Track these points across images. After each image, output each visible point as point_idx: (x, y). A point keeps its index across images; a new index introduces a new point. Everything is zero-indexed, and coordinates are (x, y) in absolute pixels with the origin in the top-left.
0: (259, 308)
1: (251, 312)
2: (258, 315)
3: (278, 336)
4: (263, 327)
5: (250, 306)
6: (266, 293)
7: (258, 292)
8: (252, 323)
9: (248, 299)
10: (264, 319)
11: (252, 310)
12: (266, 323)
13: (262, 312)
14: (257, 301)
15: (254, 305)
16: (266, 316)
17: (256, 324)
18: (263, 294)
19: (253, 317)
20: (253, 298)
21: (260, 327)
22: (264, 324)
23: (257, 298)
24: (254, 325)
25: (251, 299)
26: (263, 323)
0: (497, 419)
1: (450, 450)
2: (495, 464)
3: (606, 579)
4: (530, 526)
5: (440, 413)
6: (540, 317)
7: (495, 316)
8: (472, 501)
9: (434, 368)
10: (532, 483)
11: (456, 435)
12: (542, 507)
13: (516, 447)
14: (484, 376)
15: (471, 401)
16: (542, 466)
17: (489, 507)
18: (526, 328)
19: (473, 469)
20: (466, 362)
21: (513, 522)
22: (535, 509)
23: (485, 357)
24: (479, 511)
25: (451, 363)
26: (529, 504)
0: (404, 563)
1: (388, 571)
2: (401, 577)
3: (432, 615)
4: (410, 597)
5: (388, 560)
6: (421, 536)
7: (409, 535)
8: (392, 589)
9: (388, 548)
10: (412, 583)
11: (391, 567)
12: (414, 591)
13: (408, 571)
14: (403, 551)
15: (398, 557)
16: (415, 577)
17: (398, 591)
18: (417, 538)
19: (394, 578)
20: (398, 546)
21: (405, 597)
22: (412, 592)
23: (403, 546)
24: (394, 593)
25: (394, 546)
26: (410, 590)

********************

• [Problem requirements] All that is wanted is the run of lines from the start of the data through the line containing "25: (251, 299)", copied word for word.

• [Answer area]
Track these points across images. After each image, output each visible point as point_idx: (x, y). A point keeps its index across images; a new index introduces a new point. Everything is zero-indexed, and coordinates are (x, y) in absolute pixels with the origin in the top-left.
0: (259, 308)
1: (251, 312)
2: (258, 315)
3: (278, 336)
4: (263, 327)
5: (250, 306)
6: (266, 293)
7: (258, 292)
8: (252, 323)
9: (248, 299)
10: (264, 319)
11: (252, 310)
12: (266, 323)
13: (262, 312)
14: (257, 301)
15: (254, 305)
16: (266, 316)
17: (256, 324)
18: (263, 294)
19: (253, 317)
20: (253, 298)
21: (260, 327)
22: (264, 324)
23: (257, 298)
24: (254, 325)
25: (251, 299)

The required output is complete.